**YOUR OBJECTIVE**
As the answer, give a copy of each line below that includes the word "barrier".

[Saved entries]
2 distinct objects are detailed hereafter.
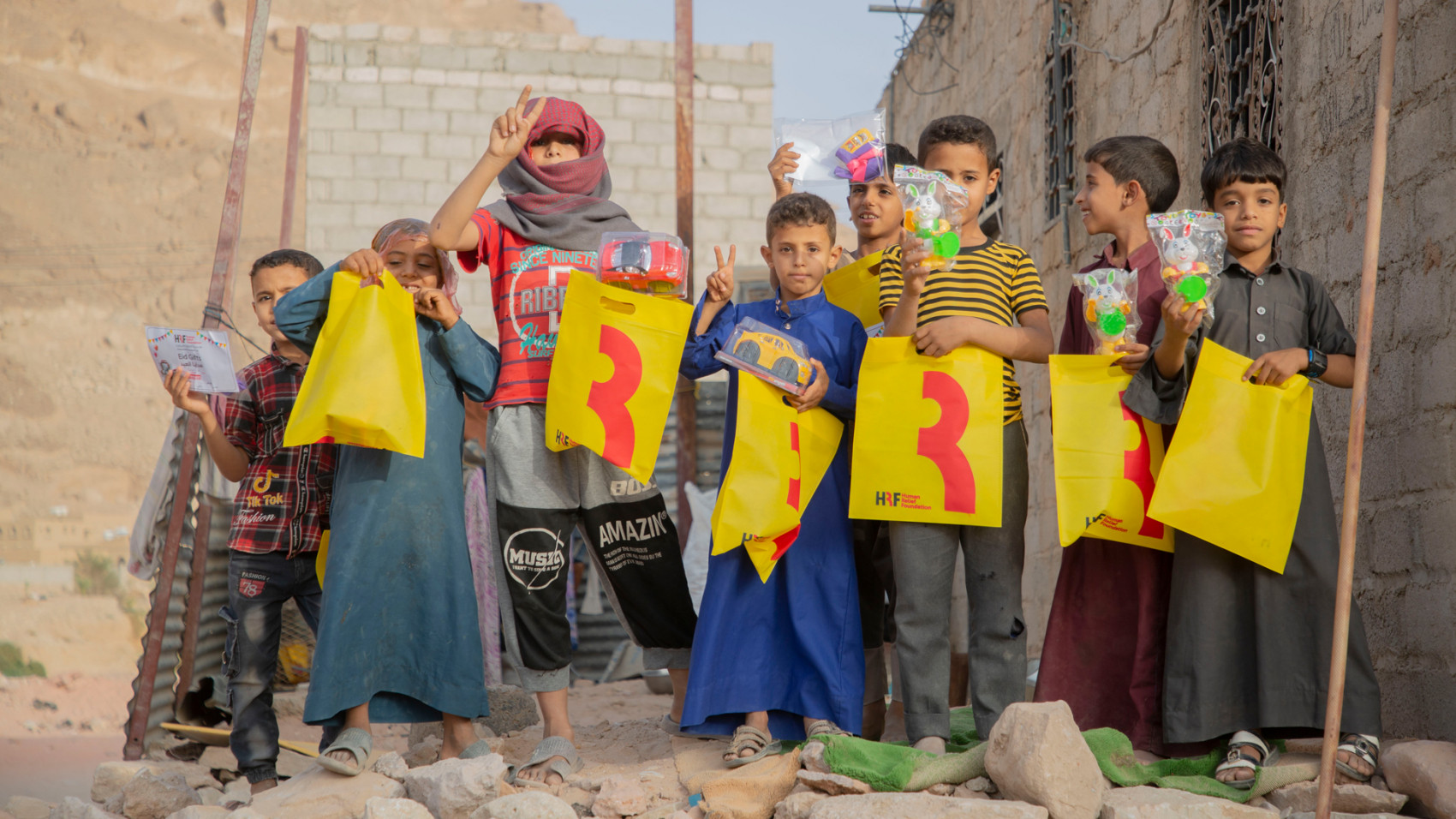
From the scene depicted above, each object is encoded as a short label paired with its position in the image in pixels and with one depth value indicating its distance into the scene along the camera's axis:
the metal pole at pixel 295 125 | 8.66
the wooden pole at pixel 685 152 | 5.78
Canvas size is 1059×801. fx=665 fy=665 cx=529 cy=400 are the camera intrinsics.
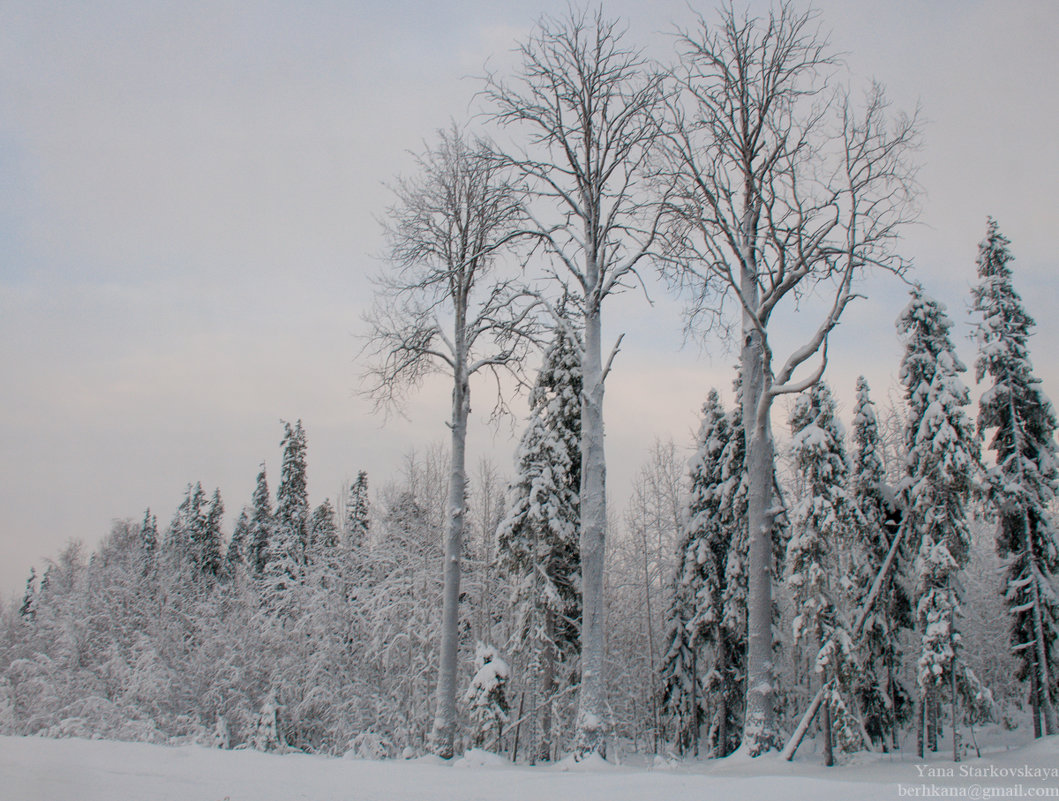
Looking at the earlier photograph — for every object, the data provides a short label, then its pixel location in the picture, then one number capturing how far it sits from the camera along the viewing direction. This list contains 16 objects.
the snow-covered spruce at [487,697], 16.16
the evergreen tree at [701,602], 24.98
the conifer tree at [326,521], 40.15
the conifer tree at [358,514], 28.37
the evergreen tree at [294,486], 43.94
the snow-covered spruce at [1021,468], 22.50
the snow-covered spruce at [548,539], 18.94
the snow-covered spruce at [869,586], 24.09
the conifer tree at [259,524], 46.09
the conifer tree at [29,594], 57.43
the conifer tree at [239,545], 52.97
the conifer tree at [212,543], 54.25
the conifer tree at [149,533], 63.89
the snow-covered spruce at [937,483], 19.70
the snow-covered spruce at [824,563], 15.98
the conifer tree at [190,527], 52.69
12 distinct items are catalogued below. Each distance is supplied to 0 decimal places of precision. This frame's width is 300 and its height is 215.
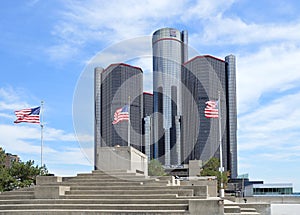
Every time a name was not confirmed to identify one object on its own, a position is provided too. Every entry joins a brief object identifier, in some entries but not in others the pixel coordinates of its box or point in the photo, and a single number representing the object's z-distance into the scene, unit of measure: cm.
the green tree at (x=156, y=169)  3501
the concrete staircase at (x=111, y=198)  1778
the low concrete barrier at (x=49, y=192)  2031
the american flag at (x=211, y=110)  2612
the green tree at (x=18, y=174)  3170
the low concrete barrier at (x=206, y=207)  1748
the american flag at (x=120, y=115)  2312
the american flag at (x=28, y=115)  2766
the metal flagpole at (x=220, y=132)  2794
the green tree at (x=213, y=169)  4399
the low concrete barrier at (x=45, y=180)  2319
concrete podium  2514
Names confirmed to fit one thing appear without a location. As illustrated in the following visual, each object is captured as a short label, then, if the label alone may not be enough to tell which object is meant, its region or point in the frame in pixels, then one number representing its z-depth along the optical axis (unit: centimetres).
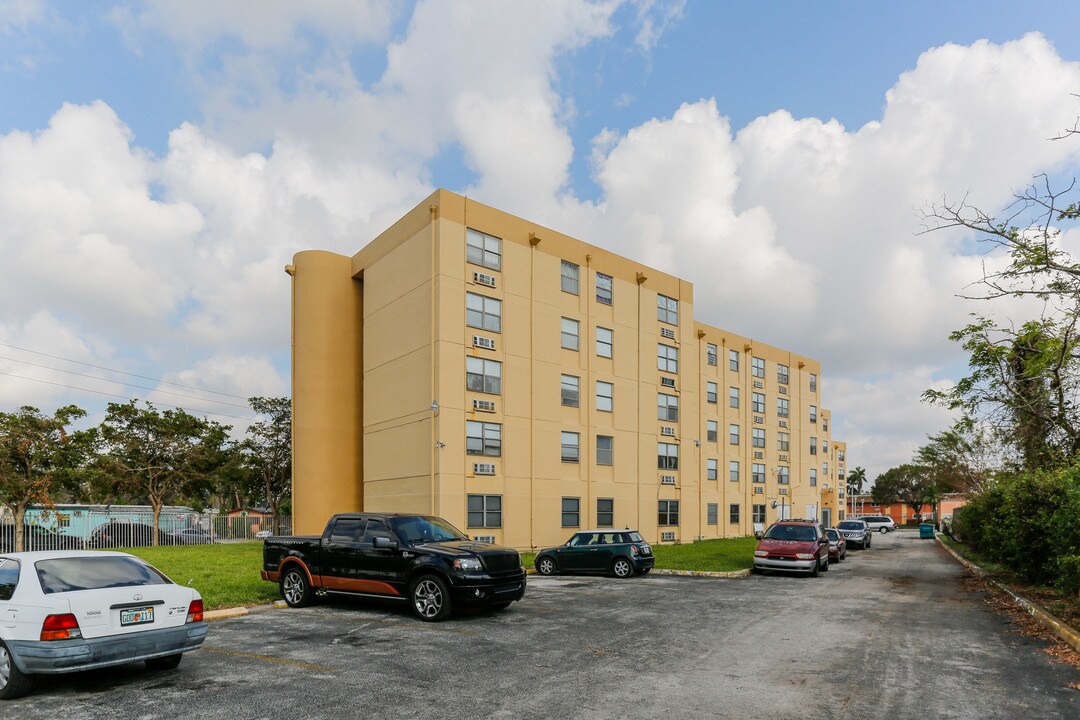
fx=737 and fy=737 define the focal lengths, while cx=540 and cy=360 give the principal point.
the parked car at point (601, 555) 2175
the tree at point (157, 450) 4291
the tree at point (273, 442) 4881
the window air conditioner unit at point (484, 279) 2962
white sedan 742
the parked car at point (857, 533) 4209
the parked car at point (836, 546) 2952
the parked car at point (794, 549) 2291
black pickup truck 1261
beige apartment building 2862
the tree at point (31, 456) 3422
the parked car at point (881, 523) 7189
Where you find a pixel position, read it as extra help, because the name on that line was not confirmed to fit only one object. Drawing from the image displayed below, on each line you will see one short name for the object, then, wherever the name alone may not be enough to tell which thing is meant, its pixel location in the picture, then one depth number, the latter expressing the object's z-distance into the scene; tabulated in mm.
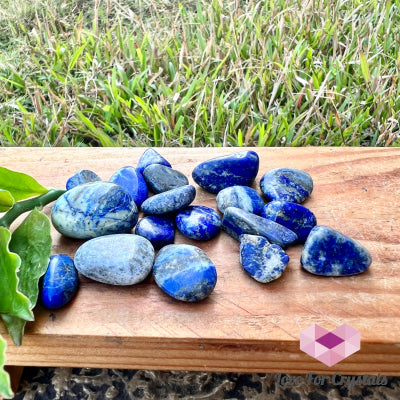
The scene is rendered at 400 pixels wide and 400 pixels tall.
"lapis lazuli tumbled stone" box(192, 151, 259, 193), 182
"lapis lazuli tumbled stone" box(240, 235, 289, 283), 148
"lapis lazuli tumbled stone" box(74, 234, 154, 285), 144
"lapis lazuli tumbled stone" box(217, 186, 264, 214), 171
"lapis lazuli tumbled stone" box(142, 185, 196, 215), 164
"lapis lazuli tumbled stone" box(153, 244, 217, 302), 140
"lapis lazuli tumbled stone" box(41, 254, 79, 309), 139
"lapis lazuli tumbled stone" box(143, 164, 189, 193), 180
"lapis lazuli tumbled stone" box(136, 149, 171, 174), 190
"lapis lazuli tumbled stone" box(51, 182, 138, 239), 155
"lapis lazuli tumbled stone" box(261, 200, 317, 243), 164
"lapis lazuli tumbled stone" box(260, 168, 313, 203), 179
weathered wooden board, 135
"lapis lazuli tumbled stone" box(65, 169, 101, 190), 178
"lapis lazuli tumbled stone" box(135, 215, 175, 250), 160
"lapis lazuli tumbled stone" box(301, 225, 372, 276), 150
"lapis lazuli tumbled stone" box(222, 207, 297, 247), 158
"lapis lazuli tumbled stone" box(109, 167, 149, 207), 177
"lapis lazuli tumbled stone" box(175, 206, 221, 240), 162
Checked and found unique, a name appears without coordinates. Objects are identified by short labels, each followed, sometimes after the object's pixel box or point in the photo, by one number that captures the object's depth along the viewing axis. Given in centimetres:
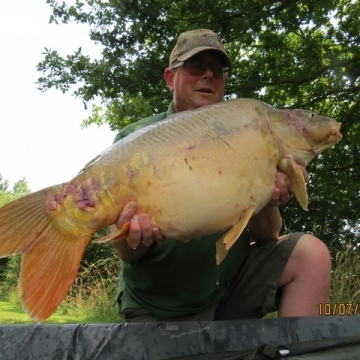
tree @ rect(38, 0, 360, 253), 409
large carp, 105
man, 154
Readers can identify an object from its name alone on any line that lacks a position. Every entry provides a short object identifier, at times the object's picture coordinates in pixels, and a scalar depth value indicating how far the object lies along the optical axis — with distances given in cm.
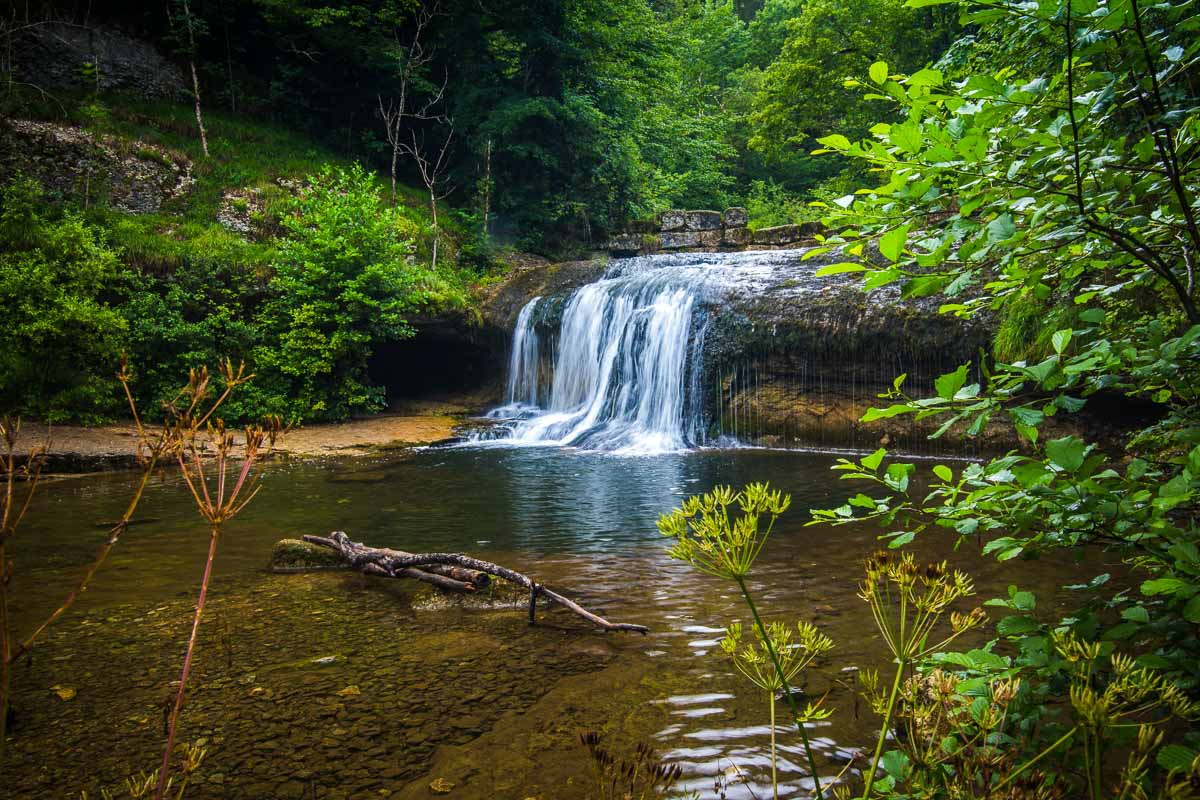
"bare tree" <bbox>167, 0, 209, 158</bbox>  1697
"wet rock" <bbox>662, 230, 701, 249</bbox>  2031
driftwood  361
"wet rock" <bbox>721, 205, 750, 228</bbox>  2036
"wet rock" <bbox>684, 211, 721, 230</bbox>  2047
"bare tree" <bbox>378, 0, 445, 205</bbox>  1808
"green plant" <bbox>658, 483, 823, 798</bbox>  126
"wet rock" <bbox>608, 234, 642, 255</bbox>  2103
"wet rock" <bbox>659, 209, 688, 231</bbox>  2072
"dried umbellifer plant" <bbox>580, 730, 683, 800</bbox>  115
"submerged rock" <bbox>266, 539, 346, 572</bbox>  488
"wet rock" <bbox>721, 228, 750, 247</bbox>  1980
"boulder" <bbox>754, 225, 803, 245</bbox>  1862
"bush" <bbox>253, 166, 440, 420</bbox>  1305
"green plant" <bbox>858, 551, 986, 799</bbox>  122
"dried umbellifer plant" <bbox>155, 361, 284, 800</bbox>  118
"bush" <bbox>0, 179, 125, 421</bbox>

**WORKED SOLUTION**
the low concrete barrier at (x=49, y=192)  2031
the low concrete barrier at (x=206, y=207)  1748
the low concrete barrier at (x=45, y=180)  2319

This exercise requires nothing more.